[Begin]

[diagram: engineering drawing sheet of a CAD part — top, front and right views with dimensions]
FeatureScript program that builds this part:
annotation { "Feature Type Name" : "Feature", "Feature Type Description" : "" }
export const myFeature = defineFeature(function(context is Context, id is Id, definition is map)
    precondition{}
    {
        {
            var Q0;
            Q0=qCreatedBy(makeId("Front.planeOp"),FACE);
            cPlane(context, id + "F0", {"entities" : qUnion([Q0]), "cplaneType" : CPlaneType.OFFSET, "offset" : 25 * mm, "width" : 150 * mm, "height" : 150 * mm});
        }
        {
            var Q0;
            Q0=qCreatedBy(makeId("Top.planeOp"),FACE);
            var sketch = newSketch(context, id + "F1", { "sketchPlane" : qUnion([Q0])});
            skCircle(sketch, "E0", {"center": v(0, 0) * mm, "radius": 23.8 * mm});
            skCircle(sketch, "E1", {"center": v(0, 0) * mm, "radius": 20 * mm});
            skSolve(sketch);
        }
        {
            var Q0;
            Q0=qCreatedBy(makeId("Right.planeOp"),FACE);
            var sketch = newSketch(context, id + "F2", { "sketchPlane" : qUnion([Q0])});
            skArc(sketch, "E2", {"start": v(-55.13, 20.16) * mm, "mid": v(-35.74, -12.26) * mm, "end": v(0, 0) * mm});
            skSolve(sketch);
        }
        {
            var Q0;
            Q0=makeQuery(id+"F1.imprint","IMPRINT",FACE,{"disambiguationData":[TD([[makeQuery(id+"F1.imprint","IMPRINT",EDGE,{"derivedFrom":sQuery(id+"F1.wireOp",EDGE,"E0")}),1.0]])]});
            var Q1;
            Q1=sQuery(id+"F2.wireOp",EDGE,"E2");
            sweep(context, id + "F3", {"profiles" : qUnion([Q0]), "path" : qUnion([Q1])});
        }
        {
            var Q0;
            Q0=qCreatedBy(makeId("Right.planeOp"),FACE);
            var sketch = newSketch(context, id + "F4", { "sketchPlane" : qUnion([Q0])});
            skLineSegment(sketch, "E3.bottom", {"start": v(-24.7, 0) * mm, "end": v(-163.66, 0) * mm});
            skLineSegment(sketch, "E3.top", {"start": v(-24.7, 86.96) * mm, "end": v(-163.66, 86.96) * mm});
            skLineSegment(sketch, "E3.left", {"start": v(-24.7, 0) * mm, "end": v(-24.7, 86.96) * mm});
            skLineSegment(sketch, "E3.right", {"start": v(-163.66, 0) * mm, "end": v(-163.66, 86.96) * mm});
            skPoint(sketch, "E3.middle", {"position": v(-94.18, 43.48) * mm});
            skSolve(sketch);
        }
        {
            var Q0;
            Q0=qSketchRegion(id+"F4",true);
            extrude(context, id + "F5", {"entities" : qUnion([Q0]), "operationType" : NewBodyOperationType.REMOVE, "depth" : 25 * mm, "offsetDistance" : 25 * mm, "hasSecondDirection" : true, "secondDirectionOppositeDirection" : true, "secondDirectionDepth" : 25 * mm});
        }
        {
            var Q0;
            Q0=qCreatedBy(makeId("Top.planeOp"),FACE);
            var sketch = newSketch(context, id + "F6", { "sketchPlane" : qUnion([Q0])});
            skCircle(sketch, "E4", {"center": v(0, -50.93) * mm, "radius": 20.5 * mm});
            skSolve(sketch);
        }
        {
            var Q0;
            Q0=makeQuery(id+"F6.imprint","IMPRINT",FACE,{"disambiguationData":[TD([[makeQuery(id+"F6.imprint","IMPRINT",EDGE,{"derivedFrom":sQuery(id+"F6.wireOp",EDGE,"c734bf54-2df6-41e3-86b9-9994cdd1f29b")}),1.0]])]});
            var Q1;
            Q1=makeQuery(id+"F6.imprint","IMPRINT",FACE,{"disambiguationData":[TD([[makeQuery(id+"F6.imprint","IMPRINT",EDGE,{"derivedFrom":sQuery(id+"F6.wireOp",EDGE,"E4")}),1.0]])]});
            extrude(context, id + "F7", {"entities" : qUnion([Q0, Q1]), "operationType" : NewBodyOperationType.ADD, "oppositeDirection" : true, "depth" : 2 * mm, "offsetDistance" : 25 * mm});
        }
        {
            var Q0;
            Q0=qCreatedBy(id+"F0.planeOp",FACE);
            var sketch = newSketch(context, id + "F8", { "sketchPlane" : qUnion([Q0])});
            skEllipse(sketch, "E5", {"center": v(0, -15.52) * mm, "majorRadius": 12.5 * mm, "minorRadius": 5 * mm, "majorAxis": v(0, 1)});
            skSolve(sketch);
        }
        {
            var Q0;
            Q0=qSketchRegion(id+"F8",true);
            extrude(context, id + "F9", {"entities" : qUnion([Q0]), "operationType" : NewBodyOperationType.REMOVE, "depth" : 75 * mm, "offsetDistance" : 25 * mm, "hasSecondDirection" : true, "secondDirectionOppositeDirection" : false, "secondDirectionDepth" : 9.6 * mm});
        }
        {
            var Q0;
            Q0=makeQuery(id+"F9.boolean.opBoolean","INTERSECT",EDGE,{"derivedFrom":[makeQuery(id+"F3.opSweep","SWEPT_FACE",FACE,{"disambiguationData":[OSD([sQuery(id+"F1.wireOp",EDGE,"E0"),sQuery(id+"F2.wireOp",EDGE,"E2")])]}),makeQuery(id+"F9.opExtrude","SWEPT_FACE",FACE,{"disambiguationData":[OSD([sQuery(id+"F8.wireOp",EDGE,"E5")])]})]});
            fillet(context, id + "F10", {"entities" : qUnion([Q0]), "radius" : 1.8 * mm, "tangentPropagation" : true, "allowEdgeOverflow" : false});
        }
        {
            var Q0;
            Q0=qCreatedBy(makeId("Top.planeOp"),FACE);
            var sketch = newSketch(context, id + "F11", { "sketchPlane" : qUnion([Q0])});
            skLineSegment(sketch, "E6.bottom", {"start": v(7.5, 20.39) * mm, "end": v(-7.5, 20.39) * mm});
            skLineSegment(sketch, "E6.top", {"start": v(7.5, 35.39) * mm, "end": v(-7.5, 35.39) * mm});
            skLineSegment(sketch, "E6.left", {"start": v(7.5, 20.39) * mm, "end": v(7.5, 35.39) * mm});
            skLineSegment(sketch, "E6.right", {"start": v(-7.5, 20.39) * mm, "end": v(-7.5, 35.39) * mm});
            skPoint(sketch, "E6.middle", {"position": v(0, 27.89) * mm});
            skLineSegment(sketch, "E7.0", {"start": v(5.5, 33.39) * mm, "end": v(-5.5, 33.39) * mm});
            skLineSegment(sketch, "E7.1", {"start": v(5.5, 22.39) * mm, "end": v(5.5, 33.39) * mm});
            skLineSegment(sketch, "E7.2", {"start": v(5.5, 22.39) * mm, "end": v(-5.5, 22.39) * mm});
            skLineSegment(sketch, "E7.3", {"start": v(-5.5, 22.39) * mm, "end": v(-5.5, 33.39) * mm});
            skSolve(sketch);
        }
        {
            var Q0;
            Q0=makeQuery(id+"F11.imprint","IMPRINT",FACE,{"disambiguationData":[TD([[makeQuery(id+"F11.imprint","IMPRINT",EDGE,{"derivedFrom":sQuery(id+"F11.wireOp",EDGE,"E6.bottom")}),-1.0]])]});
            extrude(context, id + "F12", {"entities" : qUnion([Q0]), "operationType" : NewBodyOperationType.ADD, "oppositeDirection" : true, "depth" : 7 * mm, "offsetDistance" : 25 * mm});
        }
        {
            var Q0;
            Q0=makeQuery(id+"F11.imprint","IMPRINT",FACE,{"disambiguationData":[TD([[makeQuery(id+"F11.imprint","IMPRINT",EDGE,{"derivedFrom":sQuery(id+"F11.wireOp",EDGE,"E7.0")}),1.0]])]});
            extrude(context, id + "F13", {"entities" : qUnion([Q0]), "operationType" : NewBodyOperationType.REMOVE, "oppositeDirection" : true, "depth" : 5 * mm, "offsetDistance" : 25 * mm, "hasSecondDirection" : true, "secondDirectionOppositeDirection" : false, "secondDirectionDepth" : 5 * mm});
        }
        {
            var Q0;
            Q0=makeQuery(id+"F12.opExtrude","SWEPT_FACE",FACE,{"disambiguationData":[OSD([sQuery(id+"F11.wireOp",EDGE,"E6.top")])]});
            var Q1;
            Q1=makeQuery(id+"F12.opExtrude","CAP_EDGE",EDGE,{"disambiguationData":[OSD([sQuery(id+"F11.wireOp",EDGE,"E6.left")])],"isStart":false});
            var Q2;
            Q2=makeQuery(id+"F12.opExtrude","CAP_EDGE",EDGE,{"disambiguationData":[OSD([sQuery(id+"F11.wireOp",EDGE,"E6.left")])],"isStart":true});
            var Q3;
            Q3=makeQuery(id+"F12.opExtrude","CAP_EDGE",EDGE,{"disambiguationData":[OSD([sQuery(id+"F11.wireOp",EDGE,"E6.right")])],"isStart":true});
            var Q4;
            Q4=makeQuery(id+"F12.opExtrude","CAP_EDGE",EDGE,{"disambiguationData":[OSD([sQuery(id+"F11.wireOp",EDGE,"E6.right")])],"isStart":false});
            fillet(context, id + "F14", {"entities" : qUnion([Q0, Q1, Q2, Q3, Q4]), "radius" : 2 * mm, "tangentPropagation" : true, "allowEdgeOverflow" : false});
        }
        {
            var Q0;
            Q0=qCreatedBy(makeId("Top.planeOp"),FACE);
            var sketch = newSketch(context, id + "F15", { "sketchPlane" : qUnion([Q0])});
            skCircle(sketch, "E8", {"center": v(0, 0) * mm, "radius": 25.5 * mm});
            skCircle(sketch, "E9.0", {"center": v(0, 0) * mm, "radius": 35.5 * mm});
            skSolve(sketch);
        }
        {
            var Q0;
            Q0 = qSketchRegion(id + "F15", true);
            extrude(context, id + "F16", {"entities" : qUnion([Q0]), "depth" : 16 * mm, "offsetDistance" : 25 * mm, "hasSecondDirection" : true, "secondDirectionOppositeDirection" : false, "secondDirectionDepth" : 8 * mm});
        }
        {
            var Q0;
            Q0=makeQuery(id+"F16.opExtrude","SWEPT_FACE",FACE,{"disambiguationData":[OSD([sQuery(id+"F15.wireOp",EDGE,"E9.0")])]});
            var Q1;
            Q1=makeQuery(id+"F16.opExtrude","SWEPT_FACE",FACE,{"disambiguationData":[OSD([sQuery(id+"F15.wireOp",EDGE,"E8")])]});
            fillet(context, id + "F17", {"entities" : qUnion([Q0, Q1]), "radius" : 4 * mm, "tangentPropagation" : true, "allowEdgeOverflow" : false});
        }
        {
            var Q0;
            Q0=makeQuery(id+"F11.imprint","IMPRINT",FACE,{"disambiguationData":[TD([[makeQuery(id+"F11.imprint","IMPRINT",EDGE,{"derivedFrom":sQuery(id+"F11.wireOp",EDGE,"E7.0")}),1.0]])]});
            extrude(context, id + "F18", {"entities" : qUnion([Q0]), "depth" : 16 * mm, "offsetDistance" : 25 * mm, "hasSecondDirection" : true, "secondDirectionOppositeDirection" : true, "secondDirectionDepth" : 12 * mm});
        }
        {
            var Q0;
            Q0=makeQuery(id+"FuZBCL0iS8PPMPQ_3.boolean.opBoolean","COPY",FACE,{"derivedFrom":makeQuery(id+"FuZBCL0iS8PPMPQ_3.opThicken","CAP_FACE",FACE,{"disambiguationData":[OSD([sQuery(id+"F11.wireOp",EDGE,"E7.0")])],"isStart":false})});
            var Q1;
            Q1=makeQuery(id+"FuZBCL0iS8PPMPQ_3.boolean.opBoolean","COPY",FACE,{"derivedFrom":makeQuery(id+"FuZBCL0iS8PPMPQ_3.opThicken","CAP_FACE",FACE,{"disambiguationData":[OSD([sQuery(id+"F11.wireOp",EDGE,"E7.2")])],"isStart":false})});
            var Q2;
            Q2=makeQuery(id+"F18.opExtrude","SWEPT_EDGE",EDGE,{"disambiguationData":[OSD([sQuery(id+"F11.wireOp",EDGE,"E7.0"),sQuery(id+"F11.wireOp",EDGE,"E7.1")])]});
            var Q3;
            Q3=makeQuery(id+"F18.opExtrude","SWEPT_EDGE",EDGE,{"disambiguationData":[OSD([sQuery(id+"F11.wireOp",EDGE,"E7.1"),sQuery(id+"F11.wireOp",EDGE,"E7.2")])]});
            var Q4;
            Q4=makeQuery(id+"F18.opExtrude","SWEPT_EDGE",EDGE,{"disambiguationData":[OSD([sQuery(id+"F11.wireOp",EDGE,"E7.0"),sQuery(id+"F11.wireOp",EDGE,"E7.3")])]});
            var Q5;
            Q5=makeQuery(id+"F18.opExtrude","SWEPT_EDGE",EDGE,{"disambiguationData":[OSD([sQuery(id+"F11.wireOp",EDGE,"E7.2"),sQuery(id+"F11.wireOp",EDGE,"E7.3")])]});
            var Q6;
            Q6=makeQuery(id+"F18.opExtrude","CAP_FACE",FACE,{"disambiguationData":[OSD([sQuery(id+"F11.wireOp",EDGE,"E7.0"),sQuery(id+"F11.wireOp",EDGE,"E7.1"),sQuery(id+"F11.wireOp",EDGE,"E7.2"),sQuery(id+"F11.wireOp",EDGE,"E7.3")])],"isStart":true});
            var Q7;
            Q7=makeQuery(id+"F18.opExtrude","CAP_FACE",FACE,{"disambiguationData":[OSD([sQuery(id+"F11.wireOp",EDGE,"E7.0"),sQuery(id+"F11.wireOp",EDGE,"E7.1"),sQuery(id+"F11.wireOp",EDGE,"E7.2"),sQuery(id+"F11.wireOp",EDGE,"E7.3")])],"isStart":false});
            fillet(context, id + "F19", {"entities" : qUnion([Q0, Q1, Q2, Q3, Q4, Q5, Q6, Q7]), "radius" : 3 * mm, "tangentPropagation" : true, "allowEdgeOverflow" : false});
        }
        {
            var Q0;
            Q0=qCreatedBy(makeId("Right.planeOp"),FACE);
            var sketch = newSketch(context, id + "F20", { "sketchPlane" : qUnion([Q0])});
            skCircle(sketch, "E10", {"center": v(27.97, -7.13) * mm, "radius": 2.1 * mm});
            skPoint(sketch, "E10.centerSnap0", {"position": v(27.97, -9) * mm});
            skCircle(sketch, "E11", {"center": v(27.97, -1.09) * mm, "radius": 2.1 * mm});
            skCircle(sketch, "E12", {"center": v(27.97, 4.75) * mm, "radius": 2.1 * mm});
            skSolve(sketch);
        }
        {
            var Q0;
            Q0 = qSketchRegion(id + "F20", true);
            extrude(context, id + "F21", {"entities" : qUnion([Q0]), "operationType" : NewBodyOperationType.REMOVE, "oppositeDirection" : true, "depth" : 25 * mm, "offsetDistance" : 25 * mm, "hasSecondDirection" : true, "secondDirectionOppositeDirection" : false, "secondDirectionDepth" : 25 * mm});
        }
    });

[End]

[What is asked] Collect every line of the records above that contains the string "position". Case counts.

[Right answer]
            skPoint(sketch, "E3.middle", {"position": v(-94.18, 43.48) * mm});
            skPoint(sketch, "E6.middle", {"position": v(0, 27.89) * mm});
            skPoint(sketch, "E10.centerSnap0", {"position": v(27.97, -9) * mm});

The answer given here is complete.